Valeant Pharmaceuticals International, Inc.’s (VRX – Analyst Report) shares have been falling persistently over the last week. The company has hit a rough patch ever since it came under the spotlight for increasing the prices of two drugs (Nitropress and Isuprel) in September 2015.
The company’s shares lost 7.7% despite reporting better-than-expected earnings per share in the third quarter of 2015 on Oct 19, 2015. Since the announcement of third-quarter results, Valeant’s shares have tanked as much as 38.1%, amid allegations of debatable transactions with specialty pharmacies.
Valeant Accused of Erroneous Financial Reporting
Investors have raised questions regarding the accounting and business practices of Valeant, particularly its relationship with specialty pharmacies. We note that specialty pharmacies offer costly drugs to patients at a lower cost compared to retail pharmacies. However, doubts have surfaced regarding Valeant’s relationship with Philidor and its network of other pharmacies, as well as the fact that the company has kept the full extent of its relationship with such pharmacies undisclosed.

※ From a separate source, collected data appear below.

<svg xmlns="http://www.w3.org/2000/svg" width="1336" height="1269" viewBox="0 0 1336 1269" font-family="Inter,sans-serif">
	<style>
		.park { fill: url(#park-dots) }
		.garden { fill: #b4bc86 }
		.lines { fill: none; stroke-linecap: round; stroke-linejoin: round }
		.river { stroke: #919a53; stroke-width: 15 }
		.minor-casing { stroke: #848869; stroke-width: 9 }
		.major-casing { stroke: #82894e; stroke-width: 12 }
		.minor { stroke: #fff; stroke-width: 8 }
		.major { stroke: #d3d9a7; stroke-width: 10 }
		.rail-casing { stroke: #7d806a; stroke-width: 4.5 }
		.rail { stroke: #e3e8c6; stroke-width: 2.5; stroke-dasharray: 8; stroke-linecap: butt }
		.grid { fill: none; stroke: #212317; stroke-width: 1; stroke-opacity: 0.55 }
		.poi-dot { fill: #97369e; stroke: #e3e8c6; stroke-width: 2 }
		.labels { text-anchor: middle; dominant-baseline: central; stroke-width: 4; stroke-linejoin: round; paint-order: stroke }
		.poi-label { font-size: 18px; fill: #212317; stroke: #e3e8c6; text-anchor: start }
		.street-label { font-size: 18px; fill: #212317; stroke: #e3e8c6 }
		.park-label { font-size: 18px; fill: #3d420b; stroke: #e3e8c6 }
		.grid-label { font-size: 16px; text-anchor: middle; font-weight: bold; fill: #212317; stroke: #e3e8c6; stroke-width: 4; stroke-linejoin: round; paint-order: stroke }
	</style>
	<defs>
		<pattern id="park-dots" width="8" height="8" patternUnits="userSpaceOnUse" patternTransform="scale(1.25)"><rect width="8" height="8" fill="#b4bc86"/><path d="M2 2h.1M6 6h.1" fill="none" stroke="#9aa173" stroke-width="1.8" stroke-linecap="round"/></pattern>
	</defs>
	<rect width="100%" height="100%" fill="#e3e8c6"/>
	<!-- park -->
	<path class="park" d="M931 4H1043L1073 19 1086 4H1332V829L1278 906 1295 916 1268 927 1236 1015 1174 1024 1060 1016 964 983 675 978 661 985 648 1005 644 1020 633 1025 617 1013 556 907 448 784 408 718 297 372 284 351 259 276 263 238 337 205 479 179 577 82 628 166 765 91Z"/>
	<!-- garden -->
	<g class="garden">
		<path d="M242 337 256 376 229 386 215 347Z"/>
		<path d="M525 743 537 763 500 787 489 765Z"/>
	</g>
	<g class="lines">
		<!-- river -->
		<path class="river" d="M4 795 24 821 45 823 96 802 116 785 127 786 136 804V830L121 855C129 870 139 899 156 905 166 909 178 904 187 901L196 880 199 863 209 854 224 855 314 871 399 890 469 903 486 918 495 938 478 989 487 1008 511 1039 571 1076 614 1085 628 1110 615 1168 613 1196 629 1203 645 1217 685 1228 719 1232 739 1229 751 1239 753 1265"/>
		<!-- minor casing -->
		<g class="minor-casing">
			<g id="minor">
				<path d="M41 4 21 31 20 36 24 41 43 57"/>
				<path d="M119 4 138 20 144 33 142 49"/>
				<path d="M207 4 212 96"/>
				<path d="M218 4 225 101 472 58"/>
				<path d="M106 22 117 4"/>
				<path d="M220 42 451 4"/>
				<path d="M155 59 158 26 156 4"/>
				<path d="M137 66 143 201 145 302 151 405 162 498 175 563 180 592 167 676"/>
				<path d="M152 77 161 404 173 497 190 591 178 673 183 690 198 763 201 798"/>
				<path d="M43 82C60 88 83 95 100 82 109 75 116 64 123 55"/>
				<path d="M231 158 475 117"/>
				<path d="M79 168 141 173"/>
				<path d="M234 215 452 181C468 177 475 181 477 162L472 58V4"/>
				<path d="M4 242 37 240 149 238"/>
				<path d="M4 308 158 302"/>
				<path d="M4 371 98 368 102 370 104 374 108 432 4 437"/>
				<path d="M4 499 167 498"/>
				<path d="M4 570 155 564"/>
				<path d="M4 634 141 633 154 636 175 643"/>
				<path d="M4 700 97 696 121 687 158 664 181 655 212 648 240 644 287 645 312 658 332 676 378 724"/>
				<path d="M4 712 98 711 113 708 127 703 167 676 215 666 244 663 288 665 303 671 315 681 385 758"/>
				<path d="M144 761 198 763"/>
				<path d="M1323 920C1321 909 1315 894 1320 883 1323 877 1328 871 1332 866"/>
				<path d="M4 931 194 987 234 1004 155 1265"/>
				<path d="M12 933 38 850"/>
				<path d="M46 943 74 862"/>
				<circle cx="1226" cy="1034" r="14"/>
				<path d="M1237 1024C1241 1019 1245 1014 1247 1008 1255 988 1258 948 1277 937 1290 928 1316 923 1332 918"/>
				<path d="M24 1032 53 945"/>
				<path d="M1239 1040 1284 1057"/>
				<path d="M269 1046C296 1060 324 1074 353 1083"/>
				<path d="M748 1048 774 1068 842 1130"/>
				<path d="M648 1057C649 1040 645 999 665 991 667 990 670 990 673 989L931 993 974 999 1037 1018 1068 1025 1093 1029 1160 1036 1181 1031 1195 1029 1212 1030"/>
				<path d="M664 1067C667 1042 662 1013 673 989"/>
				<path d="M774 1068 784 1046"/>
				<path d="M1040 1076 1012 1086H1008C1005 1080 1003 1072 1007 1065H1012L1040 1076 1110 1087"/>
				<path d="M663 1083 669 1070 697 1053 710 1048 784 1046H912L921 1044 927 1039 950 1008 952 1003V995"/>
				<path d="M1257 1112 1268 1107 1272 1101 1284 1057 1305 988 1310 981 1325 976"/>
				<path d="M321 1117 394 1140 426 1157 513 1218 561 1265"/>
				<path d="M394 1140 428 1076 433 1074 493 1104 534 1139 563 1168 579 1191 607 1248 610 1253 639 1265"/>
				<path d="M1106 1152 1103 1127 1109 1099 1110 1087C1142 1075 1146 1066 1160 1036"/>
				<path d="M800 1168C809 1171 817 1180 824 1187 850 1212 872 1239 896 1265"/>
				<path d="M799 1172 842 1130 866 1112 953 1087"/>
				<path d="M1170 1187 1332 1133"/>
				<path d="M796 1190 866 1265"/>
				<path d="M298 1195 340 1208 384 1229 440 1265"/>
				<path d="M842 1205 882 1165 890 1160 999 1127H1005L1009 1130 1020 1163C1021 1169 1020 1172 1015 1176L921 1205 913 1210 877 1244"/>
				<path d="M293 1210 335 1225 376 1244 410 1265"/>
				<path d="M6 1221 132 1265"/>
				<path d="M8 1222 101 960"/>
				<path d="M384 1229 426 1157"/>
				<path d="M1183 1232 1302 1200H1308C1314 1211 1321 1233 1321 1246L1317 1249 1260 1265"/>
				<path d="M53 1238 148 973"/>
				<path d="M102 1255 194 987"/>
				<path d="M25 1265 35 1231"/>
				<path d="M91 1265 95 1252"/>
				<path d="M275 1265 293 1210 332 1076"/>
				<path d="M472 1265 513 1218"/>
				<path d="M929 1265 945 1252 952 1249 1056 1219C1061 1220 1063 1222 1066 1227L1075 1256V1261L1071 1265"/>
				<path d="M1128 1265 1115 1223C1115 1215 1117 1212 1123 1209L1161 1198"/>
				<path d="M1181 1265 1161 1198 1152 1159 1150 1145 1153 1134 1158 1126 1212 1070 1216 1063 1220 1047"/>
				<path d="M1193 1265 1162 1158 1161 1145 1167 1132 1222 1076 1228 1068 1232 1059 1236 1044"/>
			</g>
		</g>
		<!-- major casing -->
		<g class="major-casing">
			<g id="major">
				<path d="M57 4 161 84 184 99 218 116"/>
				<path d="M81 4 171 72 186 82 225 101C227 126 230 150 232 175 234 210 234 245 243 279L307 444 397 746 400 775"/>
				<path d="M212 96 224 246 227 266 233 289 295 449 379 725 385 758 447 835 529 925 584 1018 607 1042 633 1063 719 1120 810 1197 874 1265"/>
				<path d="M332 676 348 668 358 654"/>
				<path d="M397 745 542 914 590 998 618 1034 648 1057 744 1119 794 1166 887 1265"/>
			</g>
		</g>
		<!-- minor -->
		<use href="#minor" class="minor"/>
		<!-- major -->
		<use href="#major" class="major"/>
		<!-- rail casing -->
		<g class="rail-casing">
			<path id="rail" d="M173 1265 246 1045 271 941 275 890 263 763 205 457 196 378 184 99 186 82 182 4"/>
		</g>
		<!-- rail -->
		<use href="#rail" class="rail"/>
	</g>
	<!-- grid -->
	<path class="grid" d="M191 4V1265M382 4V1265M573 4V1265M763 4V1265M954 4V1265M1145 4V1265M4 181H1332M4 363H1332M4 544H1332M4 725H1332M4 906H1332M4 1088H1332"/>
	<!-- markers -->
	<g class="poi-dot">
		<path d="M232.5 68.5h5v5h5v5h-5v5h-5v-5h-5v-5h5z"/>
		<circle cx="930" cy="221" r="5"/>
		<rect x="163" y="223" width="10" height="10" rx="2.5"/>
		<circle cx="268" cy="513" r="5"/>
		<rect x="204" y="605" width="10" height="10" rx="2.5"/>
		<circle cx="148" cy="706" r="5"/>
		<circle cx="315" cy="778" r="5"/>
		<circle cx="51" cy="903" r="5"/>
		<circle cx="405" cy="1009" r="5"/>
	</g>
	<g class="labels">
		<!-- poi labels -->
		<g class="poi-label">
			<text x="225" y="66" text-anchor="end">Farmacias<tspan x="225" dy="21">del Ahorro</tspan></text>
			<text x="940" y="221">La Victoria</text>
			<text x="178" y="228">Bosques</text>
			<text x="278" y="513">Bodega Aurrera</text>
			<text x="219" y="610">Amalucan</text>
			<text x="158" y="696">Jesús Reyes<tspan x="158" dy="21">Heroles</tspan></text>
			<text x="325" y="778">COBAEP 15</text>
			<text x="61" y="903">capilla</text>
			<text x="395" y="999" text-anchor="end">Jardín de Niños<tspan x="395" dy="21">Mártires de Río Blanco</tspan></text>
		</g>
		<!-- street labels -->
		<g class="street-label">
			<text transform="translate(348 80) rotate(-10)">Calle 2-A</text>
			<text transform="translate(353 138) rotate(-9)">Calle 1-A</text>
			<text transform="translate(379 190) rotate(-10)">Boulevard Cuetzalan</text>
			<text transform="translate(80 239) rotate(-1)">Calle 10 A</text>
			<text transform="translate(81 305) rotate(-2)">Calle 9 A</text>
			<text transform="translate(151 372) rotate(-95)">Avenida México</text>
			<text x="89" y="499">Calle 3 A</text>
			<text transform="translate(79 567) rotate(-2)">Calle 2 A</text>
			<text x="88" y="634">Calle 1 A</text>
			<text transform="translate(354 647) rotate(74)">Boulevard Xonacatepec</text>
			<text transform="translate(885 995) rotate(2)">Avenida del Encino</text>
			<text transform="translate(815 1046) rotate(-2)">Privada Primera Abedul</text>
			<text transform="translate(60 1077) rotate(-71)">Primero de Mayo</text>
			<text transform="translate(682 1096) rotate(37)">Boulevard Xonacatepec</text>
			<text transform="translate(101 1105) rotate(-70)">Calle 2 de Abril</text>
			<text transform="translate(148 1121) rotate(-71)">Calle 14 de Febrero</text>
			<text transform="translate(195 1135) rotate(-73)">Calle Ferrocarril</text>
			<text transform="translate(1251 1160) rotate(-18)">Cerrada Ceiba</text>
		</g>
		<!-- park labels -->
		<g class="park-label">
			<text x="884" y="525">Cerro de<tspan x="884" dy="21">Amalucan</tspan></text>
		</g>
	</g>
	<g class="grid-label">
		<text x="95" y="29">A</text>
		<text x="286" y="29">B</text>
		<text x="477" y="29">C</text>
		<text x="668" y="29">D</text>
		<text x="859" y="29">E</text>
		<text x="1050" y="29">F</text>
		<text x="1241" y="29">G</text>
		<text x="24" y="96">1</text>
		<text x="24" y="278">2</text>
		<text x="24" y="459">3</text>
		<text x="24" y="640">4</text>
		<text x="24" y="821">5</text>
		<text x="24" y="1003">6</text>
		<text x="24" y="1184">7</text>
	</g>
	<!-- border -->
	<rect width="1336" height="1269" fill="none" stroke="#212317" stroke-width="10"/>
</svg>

In response, earlier this week, Valeant issued a press release defending itself against recent accusations targeted toward its financial reporting and operations. The company clarified in its statement that it does not enjoy sales benefit from any inventory held at these specialty pharmacies. The company further explained that the shipments to Philidor Rx Services and other pharmacies in the Philidor pharmacy network including R&O are not included in its consolidated net revenue. According to Valeant, inventory held at the Philidor network pharmacies is reflected in the company’s reported inventory levels and sales are recorded only upon dispensing a product to the patient.
Moreover, Valeant has decided to host an investor conference on Oct. 26, 2015 to discuss several issues including allegations regarding its relationship with Philidor and R&O, its accounting practices, channel stuffing and speculations involving the company, which it considers incorrect and detrimental to the interest of shareholders.